Nancy Barnett, age 14, of Danville, Ill, for her question:
WHEN DID MAN FIRST PRODUCE ART?
The earliest known human art is called Paleolithic art. It was produced roughly between 40,000 and 10,000 B.C., during the late Paleolithic or Old Stone Age period.
The invention of sharpened flint blades by Paleolithic humans made possible the earliest art objects: small carved or incised pieces of wood, ivory and bone.
About the same time, the first drawing and painting developed. These were simple hand prints outlined in colored earth on the walls of caves.
Paleolithic art evolved from the prototypes into two principal forms: sculptural and graphic.
The sculptural form included small statuettes of animals that were symbolic of early human dependence on the hunt for food. There were also highly exaggerated, pregnant looking female figures that were symbolic of ancient preoccupation with fertility.
In the graphic form there were drawings and paintings of animals on the walls of caves.
Both kinds of art apparently played'& part in religious rituals and were believed to possess great magical power.
The small animal sculptures and fertility statuettes, such as the so called Venus of Willendorf, have been found in the region extending from eastern Europe to Siberia, but principally in present day Austria, Czechoslovakia and Hungary.
The center of cave painting, on the other hand, is in southwest France and northern Spain.
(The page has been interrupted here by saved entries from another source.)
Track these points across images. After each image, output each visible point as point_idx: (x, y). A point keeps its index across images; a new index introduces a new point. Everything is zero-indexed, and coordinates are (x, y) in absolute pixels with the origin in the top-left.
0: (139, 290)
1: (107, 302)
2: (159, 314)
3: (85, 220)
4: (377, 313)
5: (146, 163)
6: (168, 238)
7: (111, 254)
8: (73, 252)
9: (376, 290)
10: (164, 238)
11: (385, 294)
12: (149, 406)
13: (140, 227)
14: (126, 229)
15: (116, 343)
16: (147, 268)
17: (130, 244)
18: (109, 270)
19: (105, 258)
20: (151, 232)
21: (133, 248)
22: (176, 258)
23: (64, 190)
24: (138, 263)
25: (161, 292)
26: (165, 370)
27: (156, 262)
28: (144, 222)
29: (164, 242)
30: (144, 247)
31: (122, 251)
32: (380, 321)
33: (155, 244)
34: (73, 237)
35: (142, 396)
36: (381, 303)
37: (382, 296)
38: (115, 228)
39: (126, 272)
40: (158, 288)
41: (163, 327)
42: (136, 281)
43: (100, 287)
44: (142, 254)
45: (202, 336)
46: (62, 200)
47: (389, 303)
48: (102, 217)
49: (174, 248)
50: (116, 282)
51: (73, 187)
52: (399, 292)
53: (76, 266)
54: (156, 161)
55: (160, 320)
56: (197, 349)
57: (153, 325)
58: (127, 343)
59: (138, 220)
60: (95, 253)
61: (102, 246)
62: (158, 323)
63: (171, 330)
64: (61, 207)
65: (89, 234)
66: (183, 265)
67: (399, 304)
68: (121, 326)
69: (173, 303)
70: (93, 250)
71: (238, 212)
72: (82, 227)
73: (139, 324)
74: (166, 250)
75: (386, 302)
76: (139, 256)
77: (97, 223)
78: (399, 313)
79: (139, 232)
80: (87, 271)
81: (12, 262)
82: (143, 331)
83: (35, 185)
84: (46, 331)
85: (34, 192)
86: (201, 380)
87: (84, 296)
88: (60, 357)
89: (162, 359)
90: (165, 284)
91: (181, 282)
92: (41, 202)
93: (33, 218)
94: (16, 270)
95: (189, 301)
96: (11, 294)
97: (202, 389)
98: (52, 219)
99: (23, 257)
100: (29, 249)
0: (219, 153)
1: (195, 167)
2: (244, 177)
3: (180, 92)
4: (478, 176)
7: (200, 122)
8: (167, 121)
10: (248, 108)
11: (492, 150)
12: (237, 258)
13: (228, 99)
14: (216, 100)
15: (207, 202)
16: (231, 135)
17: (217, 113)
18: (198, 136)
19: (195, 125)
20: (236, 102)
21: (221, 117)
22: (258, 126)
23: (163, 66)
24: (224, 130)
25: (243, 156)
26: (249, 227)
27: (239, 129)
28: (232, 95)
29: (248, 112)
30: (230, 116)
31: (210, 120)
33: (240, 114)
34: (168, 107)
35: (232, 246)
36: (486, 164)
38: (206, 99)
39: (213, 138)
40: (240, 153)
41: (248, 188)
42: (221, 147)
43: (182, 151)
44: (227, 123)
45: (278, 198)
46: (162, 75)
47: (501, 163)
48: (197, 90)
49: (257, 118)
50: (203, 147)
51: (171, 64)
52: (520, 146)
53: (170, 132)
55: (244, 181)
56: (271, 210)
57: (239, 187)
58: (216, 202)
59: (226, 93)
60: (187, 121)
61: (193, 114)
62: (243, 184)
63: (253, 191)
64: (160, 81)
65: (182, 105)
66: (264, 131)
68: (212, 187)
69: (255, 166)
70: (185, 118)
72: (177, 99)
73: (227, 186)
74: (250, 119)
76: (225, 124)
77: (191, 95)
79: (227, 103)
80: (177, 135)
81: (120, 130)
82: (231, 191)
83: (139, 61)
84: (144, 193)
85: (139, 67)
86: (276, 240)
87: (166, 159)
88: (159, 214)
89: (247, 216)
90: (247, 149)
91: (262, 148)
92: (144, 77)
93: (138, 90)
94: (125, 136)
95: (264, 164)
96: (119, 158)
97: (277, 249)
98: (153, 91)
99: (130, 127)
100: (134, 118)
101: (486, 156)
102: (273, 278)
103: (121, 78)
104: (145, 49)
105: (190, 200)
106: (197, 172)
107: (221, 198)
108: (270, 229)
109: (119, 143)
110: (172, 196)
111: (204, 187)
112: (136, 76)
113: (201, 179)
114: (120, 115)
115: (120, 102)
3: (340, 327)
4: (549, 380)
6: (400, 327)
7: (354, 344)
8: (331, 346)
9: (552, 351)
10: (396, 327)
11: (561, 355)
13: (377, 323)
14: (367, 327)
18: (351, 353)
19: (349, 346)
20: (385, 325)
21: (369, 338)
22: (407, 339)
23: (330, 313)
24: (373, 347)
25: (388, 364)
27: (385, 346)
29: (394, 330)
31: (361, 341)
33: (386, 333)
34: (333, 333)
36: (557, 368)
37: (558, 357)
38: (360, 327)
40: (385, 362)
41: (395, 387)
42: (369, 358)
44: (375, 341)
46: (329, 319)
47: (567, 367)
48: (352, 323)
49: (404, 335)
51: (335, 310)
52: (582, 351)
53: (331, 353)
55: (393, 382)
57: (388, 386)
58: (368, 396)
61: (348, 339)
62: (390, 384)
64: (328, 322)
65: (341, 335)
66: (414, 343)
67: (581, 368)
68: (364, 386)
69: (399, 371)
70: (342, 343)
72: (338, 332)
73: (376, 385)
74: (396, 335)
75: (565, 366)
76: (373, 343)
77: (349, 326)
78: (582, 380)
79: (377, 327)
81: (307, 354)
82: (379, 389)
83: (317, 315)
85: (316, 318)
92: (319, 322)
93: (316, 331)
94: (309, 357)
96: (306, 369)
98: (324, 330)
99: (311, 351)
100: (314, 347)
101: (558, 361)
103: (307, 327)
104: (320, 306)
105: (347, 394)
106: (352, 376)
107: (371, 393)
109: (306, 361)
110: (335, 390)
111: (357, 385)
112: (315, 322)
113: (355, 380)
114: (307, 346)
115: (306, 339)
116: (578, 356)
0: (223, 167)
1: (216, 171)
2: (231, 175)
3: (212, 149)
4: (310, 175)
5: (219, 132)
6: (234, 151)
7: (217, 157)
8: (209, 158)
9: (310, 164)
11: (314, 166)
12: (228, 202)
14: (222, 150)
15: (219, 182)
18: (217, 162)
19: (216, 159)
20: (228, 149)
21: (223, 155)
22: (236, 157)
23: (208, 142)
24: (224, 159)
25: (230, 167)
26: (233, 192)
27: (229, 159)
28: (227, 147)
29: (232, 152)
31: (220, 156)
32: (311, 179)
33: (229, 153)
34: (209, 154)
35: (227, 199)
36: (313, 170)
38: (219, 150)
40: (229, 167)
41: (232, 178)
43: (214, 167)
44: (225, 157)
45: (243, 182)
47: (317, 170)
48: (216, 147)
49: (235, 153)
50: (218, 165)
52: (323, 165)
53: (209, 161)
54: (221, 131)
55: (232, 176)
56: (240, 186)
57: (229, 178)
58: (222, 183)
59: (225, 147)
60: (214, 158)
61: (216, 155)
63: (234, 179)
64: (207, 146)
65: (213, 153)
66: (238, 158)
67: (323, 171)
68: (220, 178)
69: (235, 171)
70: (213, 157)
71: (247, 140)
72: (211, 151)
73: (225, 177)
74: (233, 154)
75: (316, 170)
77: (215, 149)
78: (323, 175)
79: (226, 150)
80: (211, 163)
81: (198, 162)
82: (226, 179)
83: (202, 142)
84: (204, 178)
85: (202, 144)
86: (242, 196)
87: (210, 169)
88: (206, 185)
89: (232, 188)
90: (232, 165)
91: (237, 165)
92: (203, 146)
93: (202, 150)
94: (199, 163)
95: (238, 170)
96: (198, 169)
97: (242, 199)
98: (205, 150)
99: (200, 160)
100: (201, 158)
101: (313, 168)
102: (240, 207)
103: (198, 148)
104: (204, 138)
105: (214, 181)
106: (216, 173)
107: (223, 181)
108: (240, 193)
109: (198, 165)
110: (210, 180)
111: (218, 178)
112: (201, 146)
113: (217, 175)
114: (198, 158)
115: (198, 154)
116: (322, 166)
There, in the caves of Lascaux, France, and Altamira, Spain, among others, highly sensitive, colored figures of horses, bulls and other animals are preserved.
In one technique paints were made of colored earth and animal fat. In another technique, colored earth and charcoal were ground to fine powder and blown through hollow bone tubes into the cave walls.
In a third region, from southern Spain and North Africa to the Middle East, a number of rock engravings have been found.
No one really knows why man began to paint pictures. Perhaps he believed that the ability to make likenesses of men and animals gave him special powers. He may have felt that these powers enables him to communicate with his gods, made him a better hunter or gave him the courage and strength of the animals he hunted.
History tells us that the ancient Egyptians began painting about 3000 B.C. They developed one of the first definite traditions in the history of art.
Egyptians painted on the walls of temples and palaces, but much of their finest work appears in tombs. Like other early peoples, the Egyptians believed that art was a magical way of transporting things of this world into a world people entered after death.